Intravenous infusion of capsaicin caused a dose-dependent increase in heart rate and blood pressure in anaesthetized dogs [
17]. Here, using DHC, we confirm these results in healthy conscious rats and in resuscitated rats and show that arterial blood pressure and heart rate increased by intravenous infusion. Similarly we have observed tachycardia and hypertension in response to intravenously infused DHC in conscious calves (data not shown). This chronotropic effect of DHC may be related to the release of GCRP following activation of the TRPV1 receptor [
26,
27]. Using the design of a step-wise incremental dose of DHC by increasing the infusion rate we here demonstrate that the general tachycardia/hypertension precedes the episodes of bradycardia/hypotension in the healthy rats. Accordingly the episodes of bradycardia/hypotension, which in turn may be mediated by the release of NKA and SP (20, 27) may occur at higher level of TRPV1 activation: i.e., the biphasic or triphasic change of heart rate previously reported following administration of a TRPV1 agonist [
18,
19] may be a result of pharmacokinetic properties.

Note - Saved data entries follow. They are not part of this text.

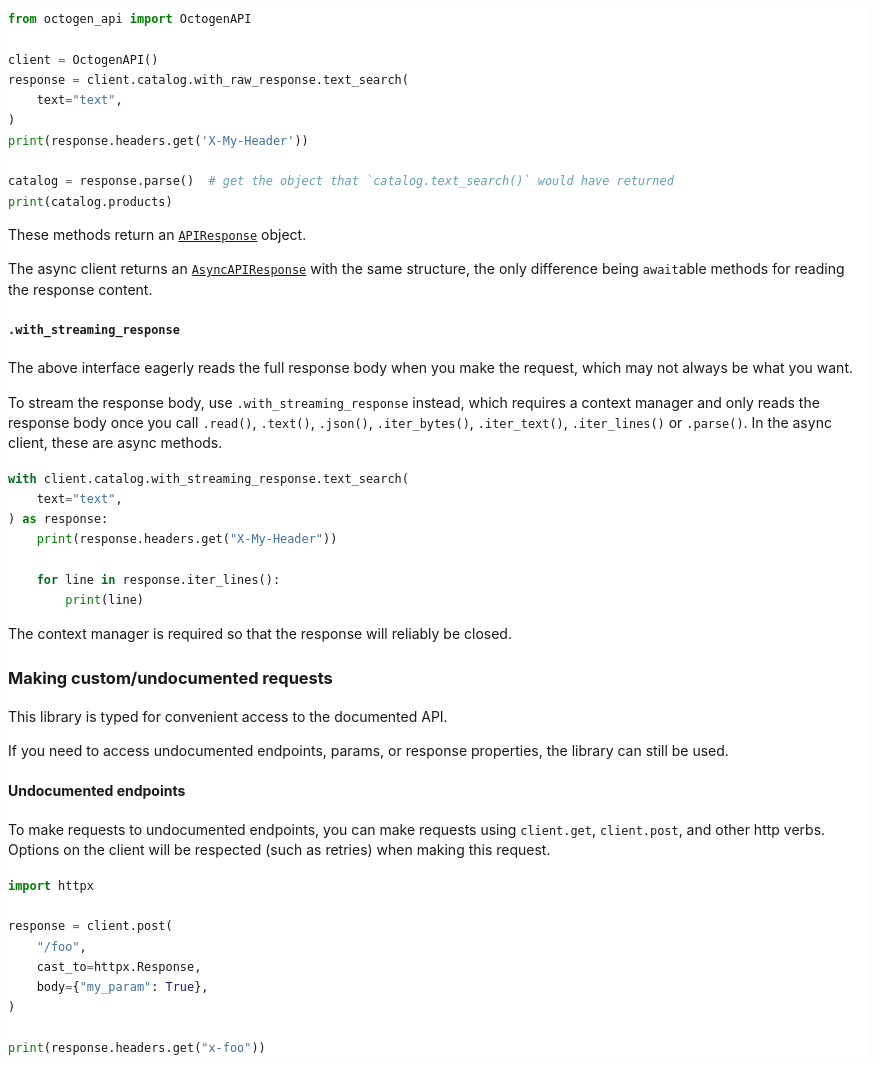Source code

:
 ```py
from octogen_api import OctogenAPI

client = OctogenAPI()
response = client.catalog.with_raw_response.text_search(
    text="text",
)
print(response.headers.get('X-My-Header'))

catalog = response.parse()  # get the object that `catalog.text_search()` would have returned
print(catalog.products)
```

These methods return an [`APIResponse`](https://github.com/octogen-systems/octogen-py-api/tree/main/src/octogen_api/_response.py) object.

The async client returns an [`AsyncAPIResponse`](https://github.com/octogen-systems/octogen-py-api/tree/main/src/octogen_api/_response.py) with the same structure, the only difference being `await`able methods for reading the response content.

#### `.with_streaming_response`

The above interface eagerly reads the full response body when you make the request, which may not always be what you want.

To stream the response body, use `.with_streaming_response` instead, which requires a context manager and only reads the response body once you call `.read()`, `.text()`, `.json()`, `.iter_bytes()`, `.iter_text()`, `.iter_lines()` or `.parse()`. In the async client, these are async methods.

```python
with client.catalog.with_streaming_response.text_search(
    text="text",
) as response:
    print(response.headers.get("X-My-Header"))

    for line in response.iter_lines():
        print(line)
```

The context manager is required so that the response will reliably be closed.

### Making custom/undocumented requests

This library is typed for convenient access to the documented API.

If you need to access undocumented endpoints, params, or response properties, the library can still be used.

#### Undocumented endpoints

To make requests to undocumented endpoints, you can make requests using `client.get`, `client.post`, and other
http verbs. Options on the client will be respected (such as retries) when making this request.

```py
import httpx

response = client.post(
    "/foo",
    cast_to=httpx.Response,
    body={"my_param": True},
)

print(response.headers.get("x-foo"))
```
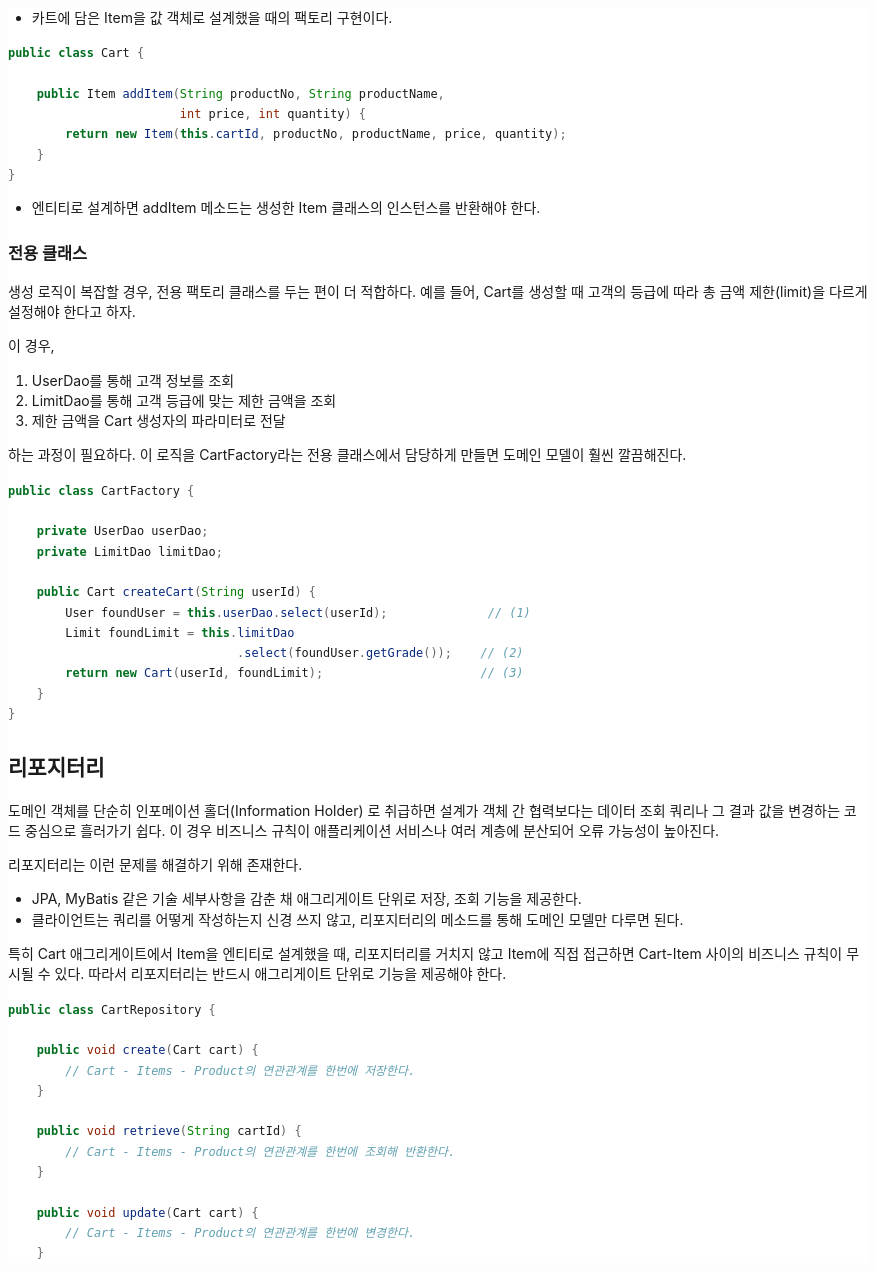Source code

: - 카트에 담은 Item을 값 객체로 설계했을 때의 팩토리 구현이다.

```java
public class Cart {

    public Item addItem(String productNo, String productName,
                        int price, int quantity) {
        return new Item(this.cartId, productNo, productName, price, quantity);
    }
}
```

- 엔티티로 설계하면 addItem 메소드는 생성한 Item 클래스의 인스턴스를 반환해야 한다.

### 전용 클래스

생성 로직이 복잡할 경우, 전용 팩토리 클래스를 두는 편이 더 적합하다. 예를 들어, Cart를 생성할 때 고객의 등급에 따라 총 금액 제한(limit)을 다르게 설정해야 한다고 하자.

이 경우,

1. UserDao를 통해 고객 정보를 조회
2. LimitDao를 통해 고객 등급에 맞는 제한 금액을 조회
3. 제한 금액을 Cart 생성자의 파라미터로 전달

하는 과정이 필요하다. 이 로직을 CartFactory라는 전용 클래스에서 담당하게 만들면 도메인 모델이 훨씬 깔끔해진다.

```java
public class CartFactory {

    private UserDao userDao;
    private LimitDao limitDao;

    public Cart createCart(String userId) {
        User foundUser = this.userDao.select(userId);              // (1)
        Limit foundLimit = this.limitDao
                                .select(foundUser.getGrade());    // (2)
        return new Cart(userId, foundLimit);                      // (3)
    }
}
```

## 리포지터리

도메인 객체를 단순히 인포메이션 홀더(Information Holder) 로 취급하면 설계가 객체 간 협력보다는 데이터 조회 쿼리나 그 결과 값을 변경하는 코드 중심으로 흘러가기 쉽다. 이 경우 비즈니스 규칙이 애플리케이션 서비스나 여러 계층에 분산되어 오류 가능성이 높아진다.

리포지터리는 이런 문제를 해결하기 위해 존재한다.

- JPA, MyBatis 같은 기술 세부사항을 감춘 채 애그리게이트 단위로 저장, 조회 기능을 제공한다.
- 클라이언트는 쿼리를 어떻게 작성하는지 신경 쓰지 않고, 리포지터리의 메소드를 통해 도메인 모델만 다루면 된다.

특히 Cart 애그리게이트에서 Item을 엔티티로 설계했을 때, 리포지터리를 거치지 않고 Item에 직접 접근하면 Cart-Item 사이의 비즈니스 규칙이 무시될 수 있다. 따라서 리포지터리는 반드시 애그리게이트 단위로 기능을 제공해야 한다.

```java
public class CartRepository {

    public void create(Cart cart) {
        // Cart - Items - Product의 연관관계를 한번에 저장한다.
    }

    public void retrieve(String cartId) {
        // Cart - Items - Product의 연관관계를 한번에 조회해 반환한다.
    }

    public void update(Cart cart) {
        // Cart - Items - Product의 연관관계를 한번에 변경한다.
    }
```
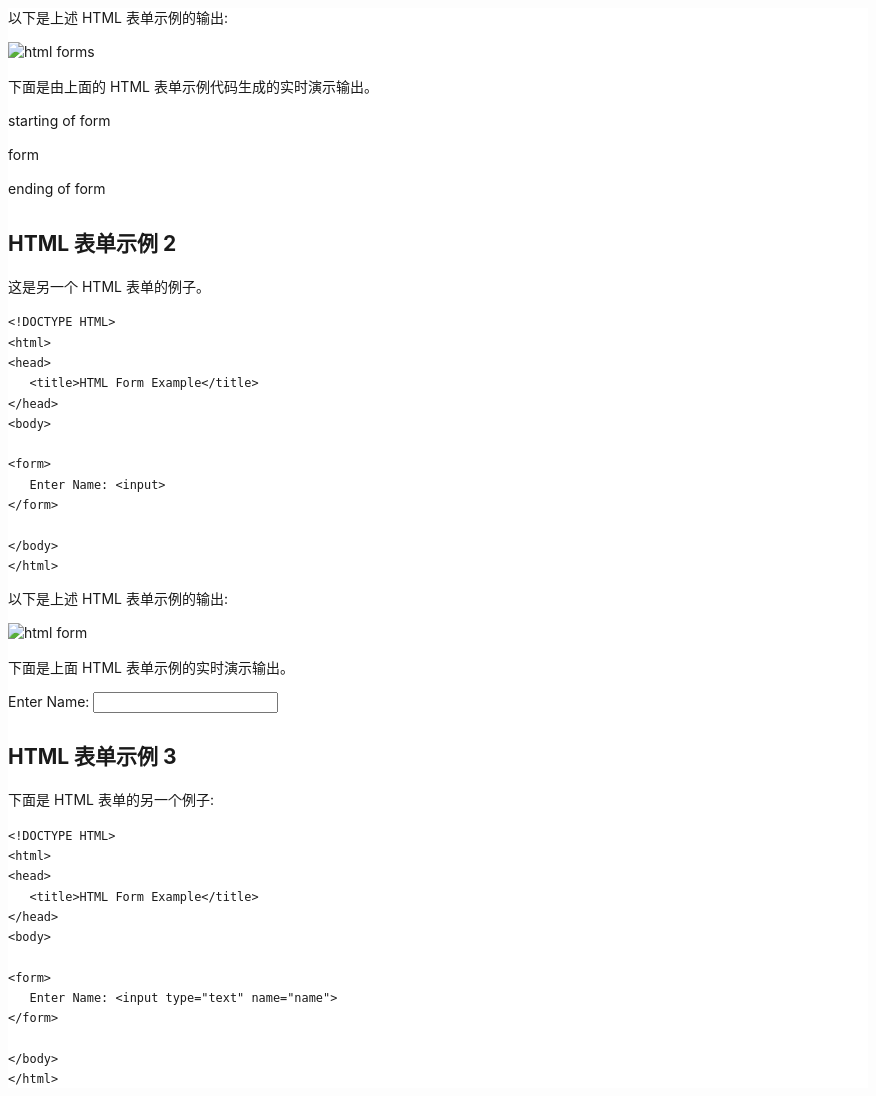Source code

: 
以下是上述 HTML 表单示例的输出:

![html forms](../Images/a4715259bc5d31769cb3f7d4ca4f2731.png)

下面是由上面的 HTML 表单示例代码生成的实时演示输出。

starting of form

<form>form</form>

ending of form

## HTML 表单示例 2

这是另一个 HTML 表单的例子。

```
<!DOCTYPE HTML>
<html>
<head>
   <title>HTML Form Example</title>
</head>
<body>

<form>
   Enter Name: <input>
</form>

</body>
</html>
```

以下是上述 HTML 表单示例的输出:

![html form](../Images/2abdd4f9f76f81fae73c1124fc5ba1f3.png)

下面是上面 HTML 表单示例的实时演示输出。

<form>Enter Name: <input></form>

## HTML 表单示例 3

下面是 HTML 表单的另一个例子:

```
<!DOCTYPE HTML>
<html>
<head>
   <title>HTML Form Example</title>
</head>
<body>

<form>
   Enter Name: <input type="text" name="name">
</form>

</body>
</html>
```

In the healthy rats, the blood pressure changes during the 2.0-mg/kg/hr infusion were not dose proportional. During this infusion period, body temperature reached its lowest level (approximately 4.5°C lower than vehicle treatment). Because central control of blood pressure is influenced by body temperature, the substantial decrease in body temperature observed during the 2.0-mg/kg/hr infusion may be responsible for the lack of dose proportionality noted in the blood pressure changes. Ejection time would normally be shorter in response to higher heart rate and longer during lower heart rates. In this experiment, heart rate was higher, but ejection time also increased. This could be a predictor of a loss of cardiac contractility.
Interestingly, the episodes of bradycardia and hypotension and third degree AV block elucidated by DHC in the resuscitated situation could be fully prevented by pre-treatment with the muscarinic acetylcholine receptor antagonist atropine. It has been previously reported that the cardiovascular effects of SP [
23,
25], but not of NKA [
18], could be prevented by atropine. Our data emphasizes the role of the cholinergic nerves in the mediation of the Bezold-Jarish reflex. It is not known whether the observed cardiac effects were a result of a direct stimulation of the vagus nerve, which do express TRPV1 [
14], or occurs indirectly with the vagus nerve transmitting a signal generated via stimulation of TRPV1 receptors in the CNS, and this may be subject for further experimentation.
Competing interests
The study was sponsored by Neurokey AS. At the time of the study K. Fosgerau, M Jayatissa, M. Axelsen1, JW Gotfredsen, UJ Weber and C Videbaek where employed at the company. JW Gotfredsen, UJ Weber, L Køber and C Torp-Pedersen were founders of the company.
Authors' contributions
All authors have read and approved the final manuscript. KF: have made substantial contributions to conception and design, or acquisition of data, or analysis and interpretation of data, and writing of article. GR, MJ, CV: Have made contributions to conception and design, or acquisition of data in cardiac arrest rats. MA, JG, UW, LK, CT: have been involved in drafting the manuscript or revising it critically for important intellectual content.